▶ [Parts of the exercise]
1. In the Titan Cup text, which company sponsored the tournament and gave it its name?
2. Extend the Titan Cup article past its final sentence, in the same encyclopedic style.

- Date: 17 October – 6 November 1996
- Location: India
- Result: India won the tri-series
- Player of the series: Anil Kumble

Teams
- India: Australia / South Africa

Captains
- Sachin Tendulkar: Mark Taylor / Hansie Cronje

Most runs
- Sachin Tendulkar (320): Mark Taylor (302) / Gary Kirsten (307)

Most wickets
- Anil Kumble (14): Paul Reiffel (4) Glenn McGrath (4) / Allan Donald (17)

= Titan Cup =

International cricket tournament

The Titan Cup was a triangular One Day International cricket tournament held in India between 17 October and 6 November 1996 involving South Africa, Australia and India. Although South Africa had won all its round-robin matches, it lost in the final to India. The tournament was sponsored by and named after Titan Industries (a subsidiary of the Tata Group).

▶ [Stored records]
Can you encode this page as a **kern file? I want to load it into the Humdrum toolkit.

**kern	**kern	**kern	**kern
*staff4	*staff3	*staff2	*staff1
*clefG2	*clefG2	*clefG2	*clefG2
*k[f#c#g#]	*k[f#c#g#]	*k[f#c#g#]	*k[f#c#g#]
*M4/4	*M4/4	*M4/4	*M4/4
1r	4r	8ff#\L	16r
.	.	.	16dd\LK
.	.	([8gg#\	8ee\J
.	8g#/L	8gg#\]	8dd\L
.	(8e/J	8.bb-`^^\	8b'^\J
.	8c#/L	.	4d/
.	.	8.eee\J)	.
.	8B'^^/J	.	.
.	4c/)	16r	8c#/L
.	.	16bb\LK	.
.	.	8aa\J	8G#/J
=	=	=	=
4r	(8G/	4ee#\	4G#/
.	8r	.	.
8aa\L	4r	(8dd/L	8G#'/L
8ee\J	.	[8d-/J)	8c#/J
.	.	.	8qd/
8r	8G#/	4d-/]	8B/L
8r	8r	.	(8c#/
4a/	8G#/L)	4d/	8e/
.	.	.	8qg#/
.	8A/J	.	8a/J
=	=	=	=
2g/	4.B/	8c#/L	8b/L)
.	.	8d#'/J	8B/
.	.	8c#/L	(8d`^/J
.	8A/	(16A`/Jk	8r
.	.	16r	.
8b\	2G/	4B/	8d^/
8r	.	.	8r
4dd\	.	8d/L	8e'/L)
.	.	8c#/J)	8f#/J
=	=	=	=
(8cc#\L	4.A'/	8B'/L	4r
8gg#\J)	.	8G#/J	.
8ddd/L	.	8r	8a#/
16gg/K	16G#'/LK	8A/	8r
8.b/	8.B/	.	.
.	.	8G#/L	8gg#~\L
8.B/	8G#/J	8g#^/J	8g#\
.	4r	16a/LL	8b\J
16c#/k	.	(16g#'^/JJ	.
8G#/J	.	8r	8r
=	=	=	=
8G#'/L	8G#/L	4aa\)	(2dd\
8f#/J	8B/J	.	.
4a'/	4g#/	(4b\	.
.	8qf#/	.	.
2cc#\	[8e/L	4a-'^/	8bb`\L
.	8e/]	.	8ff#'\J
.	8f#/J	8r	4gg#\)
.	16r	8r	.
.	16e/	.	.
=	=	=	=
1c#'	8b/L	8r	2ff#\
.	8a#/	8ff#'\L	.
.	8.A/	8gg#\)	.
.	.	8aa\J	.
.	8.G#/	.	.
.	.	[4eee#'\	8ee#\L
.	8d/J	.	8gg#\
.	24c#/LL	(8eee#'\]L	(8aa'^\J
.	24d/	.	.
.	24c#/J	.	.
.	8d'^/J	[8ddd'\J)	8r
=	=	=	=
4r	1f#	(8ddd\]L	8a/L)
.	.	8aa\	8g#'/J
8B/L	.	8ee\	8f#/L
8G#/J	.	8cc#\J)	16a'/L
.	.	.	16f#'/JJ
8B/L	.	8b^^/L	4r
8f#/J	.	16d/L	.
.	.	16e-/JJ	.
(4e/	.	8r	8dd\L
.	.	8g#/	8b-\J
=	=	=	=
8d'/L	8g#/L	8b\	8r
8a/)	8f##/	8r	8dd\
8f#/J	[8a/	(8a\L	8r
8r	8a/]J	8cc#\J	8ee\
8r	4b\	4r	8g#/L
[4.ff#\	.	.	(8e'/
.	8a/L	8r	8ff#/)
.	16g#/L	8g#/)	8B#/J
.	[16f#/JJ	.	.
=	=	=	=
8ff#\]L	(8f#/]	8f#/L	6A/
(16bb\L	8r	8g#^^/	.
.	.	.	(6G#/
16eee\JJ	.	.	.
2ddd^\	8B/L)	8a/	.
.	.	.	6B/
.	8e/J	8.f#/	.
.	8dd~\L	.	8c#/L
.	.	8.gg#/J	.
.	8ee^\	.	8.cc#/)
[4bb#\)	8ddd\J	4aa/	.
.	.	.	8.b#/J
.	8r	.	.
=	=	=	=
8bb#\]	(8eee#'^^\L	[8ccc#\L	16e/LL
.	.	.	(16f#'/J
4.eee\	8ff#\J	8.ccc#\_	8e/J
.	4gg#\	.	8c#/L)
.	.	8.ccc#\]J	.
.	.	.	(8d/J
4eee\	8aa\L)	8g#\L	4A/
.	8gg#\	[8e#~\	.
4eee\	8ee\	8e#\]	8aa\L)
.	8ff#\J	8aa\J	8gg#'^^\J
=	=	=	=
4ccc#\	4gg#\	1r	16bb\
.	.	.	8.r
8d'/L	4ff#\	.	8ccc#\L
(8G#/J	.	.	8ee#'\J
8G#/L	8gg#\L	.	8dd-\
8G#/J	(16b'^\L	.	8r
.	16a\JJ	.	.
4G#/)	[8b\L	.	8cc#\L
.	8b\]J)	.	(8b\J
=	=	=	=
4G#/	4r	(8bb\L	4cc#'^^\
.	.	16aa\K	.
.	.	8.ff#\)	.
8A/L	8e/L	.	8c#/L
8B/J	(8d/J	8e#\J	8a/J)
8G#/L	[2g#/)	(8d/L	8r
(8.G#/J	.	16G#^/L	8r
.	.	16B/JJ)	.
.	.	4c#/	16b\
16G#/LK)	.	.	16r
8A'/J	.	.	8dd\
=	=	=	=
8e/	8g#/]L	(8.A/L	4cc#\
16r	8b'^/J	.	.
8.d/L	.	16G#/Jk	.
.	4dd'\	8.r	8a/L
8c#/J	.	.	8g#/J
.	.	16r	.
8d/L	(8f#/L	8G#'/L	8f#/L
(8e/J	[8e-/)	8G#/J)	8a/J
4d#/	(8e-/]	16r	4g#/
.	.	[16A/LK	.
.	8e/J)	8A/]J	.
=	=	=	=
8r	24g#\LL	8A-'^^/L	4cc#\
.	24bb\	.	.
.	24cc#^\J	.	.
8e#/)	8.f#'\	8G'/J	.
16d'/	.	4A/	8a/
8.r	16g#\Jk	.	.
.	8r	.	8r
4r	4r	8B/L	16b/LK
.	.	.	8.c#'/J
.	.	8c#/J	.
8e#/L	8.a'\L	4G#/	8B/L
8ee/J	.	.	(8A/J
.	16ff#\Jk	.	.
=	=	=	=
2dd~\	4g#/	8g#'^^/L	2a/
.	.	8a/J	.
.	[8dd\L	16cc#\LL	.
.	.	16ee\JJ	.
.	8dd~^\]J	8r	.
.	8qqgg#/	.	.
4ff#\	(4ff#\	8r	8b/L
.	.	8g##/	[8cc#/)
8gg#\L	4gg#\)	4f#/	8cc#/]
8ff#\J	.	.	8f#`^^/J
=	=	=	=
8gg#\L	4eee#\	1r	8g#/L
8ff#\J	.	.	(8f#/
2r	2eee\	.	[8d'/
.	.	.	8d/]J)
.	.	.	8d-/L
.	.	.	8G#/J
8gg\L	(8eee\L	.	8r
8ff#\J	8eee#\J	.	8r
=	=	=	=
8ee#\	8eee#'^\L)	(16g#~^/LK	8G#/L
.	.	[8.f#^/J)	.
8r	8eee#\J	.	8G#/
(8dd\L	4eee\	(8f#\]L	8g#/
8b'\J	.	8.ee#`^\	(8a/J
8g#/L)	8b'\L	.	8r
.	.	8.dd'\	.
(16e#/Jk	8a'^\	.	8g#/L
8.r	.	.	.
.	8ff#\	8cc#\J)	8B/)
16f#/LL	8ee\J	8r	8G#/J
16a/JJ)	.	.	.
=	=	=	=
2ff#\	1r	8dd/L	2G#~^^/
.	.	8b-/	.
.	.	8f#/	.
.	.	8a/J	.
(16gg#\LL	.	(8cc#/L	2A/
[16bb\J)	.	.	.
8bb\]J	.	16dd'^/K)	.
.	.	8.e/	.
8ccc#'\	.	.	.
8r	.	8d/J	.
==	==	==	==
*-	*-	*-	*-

▶ [Answers provided]
1. Titan Industries, a subsidiary of the Tata Group.

2.
==Background==
The Titan Cup was held after the inaugural series of the Border–Gavaskar Trophy between India and Australia. It was a one-Test series held in New Delhi, and was won by India, and served as the commencement of South Africa's tour of India later that season. Having won the Pepsi Sharjah Cup and five out of their six matches in the World Cup that year, South Africa were considered favorites to win the competition. They were also coming on the back of winning a four-nation ODI tournament, the Kenya Centenary Cup, where they defeated a strong Pakistan side in the final, and having lost only one game leading into the final, that to world champions Sri Lanka. Captain Hansie Cronje admitted that his side were "in cracking one-day form" before the Titan Cup commenced. Australia, the runners-up in the World Cup, were considered second favorites. India, having not won any ODI competition leading into the tournament, had seen the team captaincy change hands from veteran Mohammad Azharuddin to the then 23-year-old star batsman Sachin Tendulkar.

Before their first game against India, South Africa played a practice game in Gymkhana Ground in Secunderabad dividing themselves into two teams and with members of the Hyderabad, the local first-class team.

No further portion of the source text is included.